I’m worried that the easy part of this was not that easy. Now they need to understand what the author is doing in the paragraph. This is harder because it is action divorced from specific content and students need to use some rhetorical verbs like claims, explains, specifies, promotes or a whole host of other possibilities. And they can’t fake this. If they tell me the author is comparing when he is really predicting I will know they are confused. Also, their knowledge of rhetorical vocabulary is still limited. We need to find a word they know that also fits with what the author is doing.
Meg picks a word off the chart on the wall and tries it on, “He is proposing that students are lying and cheating?” She even says it with a question in her voice. She knows that proposing is not the verb she needs here. The trial and error method works for them this time as they work through some possible verbs looking for the best one.
“He is stating dishonest things kids do.” This is better, but Ed comes in again with a vocabulary tweak. “The author is stating that students do a variety of dishonest things and he is showing that this happens both public and private schools.” His peers literally applaud.
The team adds it to their graphic organizers. The bell is about to ring and I just spent ten minutes with one team, working through one paragraph of a short article. And I’m not confident that they can do this independently next time. We have more work to do.

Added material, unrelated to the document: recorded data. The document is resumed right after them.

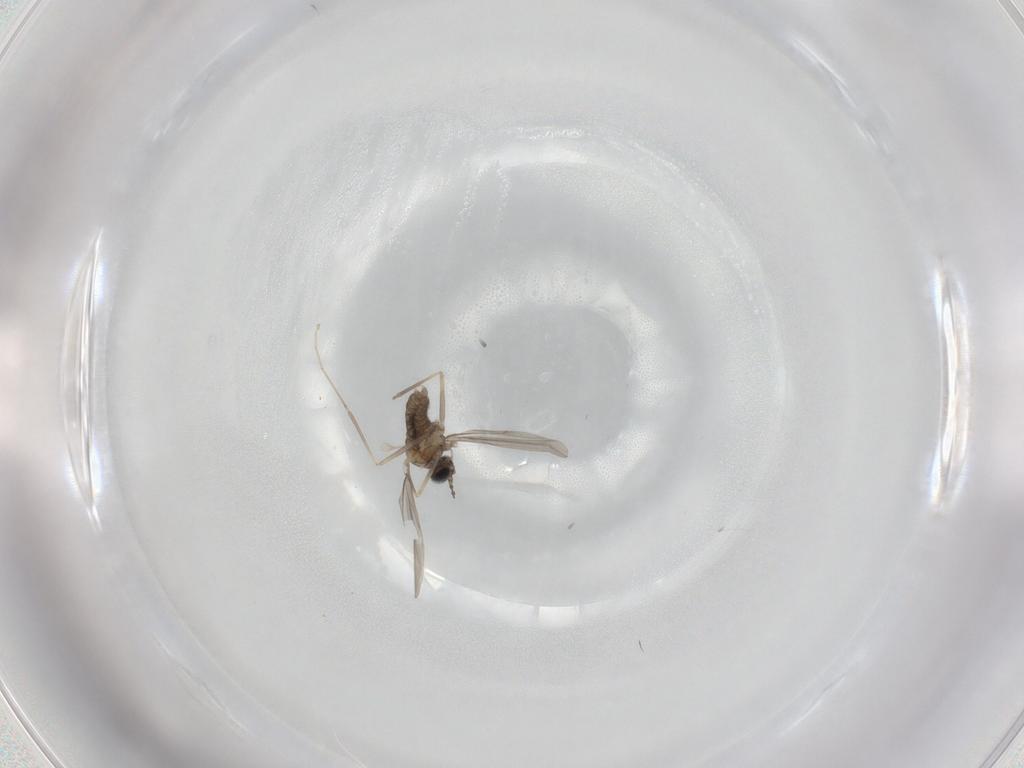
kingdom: Animalia
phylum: Arthropoda
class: Insecta
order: Diptera
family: Cecidomyiidae
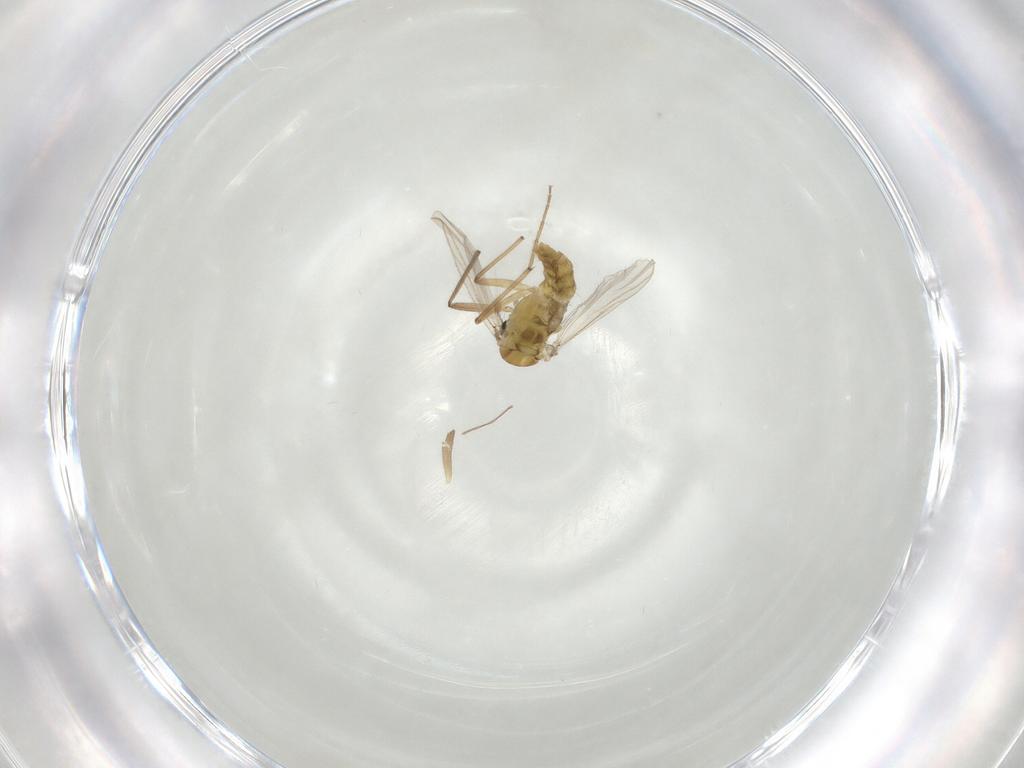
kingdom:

Looking behind a text to its functionality is just one strategy for helping to develop my students critical literacy and critical thinking skills. It has to start with comprehension, tricky in a time when my students would rather skim for key words and then play multiple guess, as though I have a scantron printed on my forehead. When I get it right, the outcome is students who can read, comprehend, and investigate an author’s purpose. Then we can take that further into a discussion of the issues and articles we have read. I know it’s working when my students complain that they are now analyzing and questioning everything they read. More music to my ears.